AMCAR — missingness is unrelated to anything, so listwise deletion produces unbiased estimates
BMAR — missingness depends on observed variables, so multiple imputation using other variables is valid
CMNAR — missingness is related to the unobserved values themselves, meaning analyses that ignore it will likely be biased
DMCAR — because we cannot directly observe why participants skipped the questionnaire
When the probability of missingness is related to the missing value itself — severely depressed participants skip depression questions because they are severely depressed — the data are Missing Not at Random (MNAR). This is the most serious mechanism because no standard statistical technique can fully correct for it using observed data alone. Listwise deletion, mean imputation, and even multiple imputation all produce biased estimates under MNAR. The problem cannot be solved from the observed data; it requires sensitivity analyses and transparent acknowledgment.
Question 2 Multiple Choice
You discover that three participants have their age recorded as '220'. What is the most appropriate first step?
ARemove all three cases immediately to protect data integrity
BReplace each value with the sample mean age
CVerify the values against original records; correct if possible, flag for exclusion if not verifiable
DIgnore them — three impossible values cannot materially affect a large sample
An impossible value is most likely a data entry error, but the responsible action is verification rather than reflexive deletion. The original questionnaire or data record may reveal the actual value. If verification is impossible, the case should be excluded with documentation. Replacing with the mean treats a likely error as a valid observation. And ignoring extreme values — even in large samples — risks distorting distributions and violating assumptions of downstream parametric tests.
Question 3 True / False
If less than 5% of values are missing, listwise deletion generally produces unbiased estimates.
TTrue
FFalse
Answer: False
The appropriateness of listwise deletion depends on the missingness mechanism, not the proportion of missing data.

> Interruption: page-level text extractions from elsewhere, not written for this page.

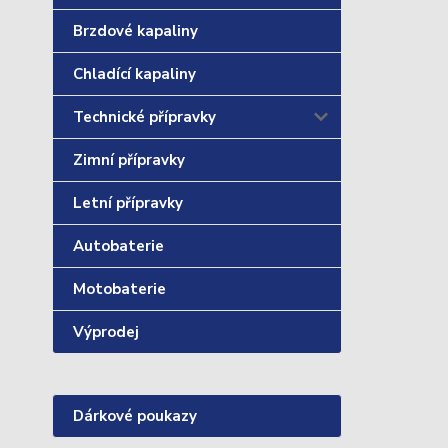
Brzdové kapaliny
Chladící kapaliny
Technické přípravky
Zimní přípravky
Letní přípravky
Autobaterie
Motobaterie
Výprodej
Dárkové poukazy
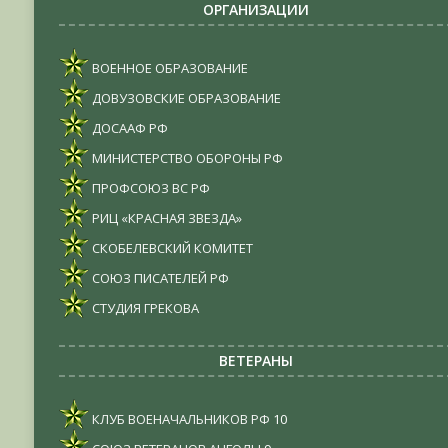
ОРГАНИЗАЦИИ
ВОЕННОЕ ОБРАЗОВАНИЕ
ДОВУЗОВСКИЕ ОБРАЗОВАНИЕ
ДОСААФ РФ
МИНИСТЕРСТВО ОБОРОНЫ РФ
ПРОФСОЮЗ ВС РФ
РИЦ «КРАСНАЯ ЗВЕЗДА»
СКОБЕЛЕВСКИЙ КОМИТЕТ
СОЮЗ ПИСАТЕЛЕЙ РФ
СТУДИЯ ГРЕКОВА
ВЕТЕРАНЫ
КЛУБ ВОЕНАЧАЛЬНИКОВ РФ
10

If data are MNAR — even if only 1% are missing — listwise deletion produces biased estimates because the excluded cases are systematically different from those retained. The 5% threshold is a rough guideline for when missingness is unlikely to be a practical problem under MCAR, not a guarantee against bias under any mechanism.
Question 4 True / False
Documenting every data preparation decision — what was found, what was done, and why — is essential for scientific reproducibility, not optional bookkeeping.
TTrue
FFalse
Answer: True
Data preparation decisions (which outliers were removed, how missing data were handled, which variables were transformed) directly affect statistical results and can alter conclusions. Without documentation, another researcher cannot reproduce the analysis and reviewers cannot evaluate whether decisions were reasonable or introduced bias. These decisions belong in the methods section of any publication — they are part of the analytical record, not pre-analysis housekeeping.
Question 5 Short Answer
Why is it necessary to determine the mechanism of missingness (MCAR, MAR, or MNAR) before deciding how to handle missing data?
Think about your answer, then reveal below.

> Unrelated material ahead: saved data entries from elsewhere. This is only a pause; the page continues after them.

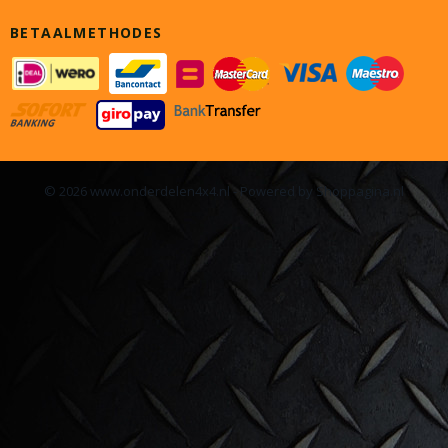
BETAALMETHODES
© 2026 www.onderdelen4x4.nl - Powered by Shoppagina.nl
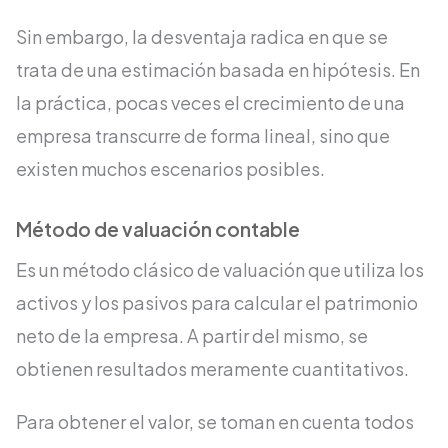
Sin embargo, la desventaja radica en que se
trata de una estimación basada en hipótesis. En
la práctica, pocas veces el crecimiento de una
empresa transcurre de forma lineal, sino que
existen muchos escenarios posibles.
Método de valuación contable
Es un método clásico de valuación que utiliza los
activos y los pasivos para calcular el patrimonio
neto de la empresa. A partir del mismo, se
obtienen resultados meramente cuantitativos.
Para obtener el valor, se toman en cuenta todos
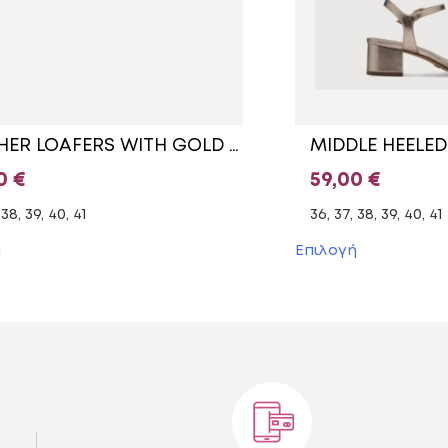
LEATHER LOAFERS WITH GOLD DETAILS 51339/1 COMMANCHERO BLUE
00
€
59,00
€
 38, 39, 40, 41
36, 37, 38, 39, 40, 41
Αυτό
Αυτό
ή
Επιλογή
το
το
προϊόν
προϊόν
έχει
έχει
πολλαπλές
πολλαπλές
παραλλαγές.
παραλλαγές
Οι
Οι
επιλογές
επιλογές
μπορούν
μπορούν
να
να
επιλεγούν
επιλεγούν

Model answer: Each mechanism has different implications for bias. Under MCAR, the missing cases are a random subsample, so listwise deletion is unbiased (only losing power). Under MAR, missingness is related to observed variables but not to the missing values themselves, so multiple imputation using those observed variables can restore unbiased estimates. Under MNAR, missingness is related to the unobserved value itself, and neither listwise deletion nor standard imputation is unbiased — any analysis ignoring the missingness is systematically skewed. Applying the wrong method can produce results that look complete and valid but are driven by who did not respond.
The key insight is that missing data is not just a nuisance with a default remedy. The mechanism determines whether the observed data is a representative sample of what you intended to measure. Treating all missingness the same — say, always using listwise deletion — can introduce systematic bias that inflates or deflates effect estimates, undermining the entire analysis.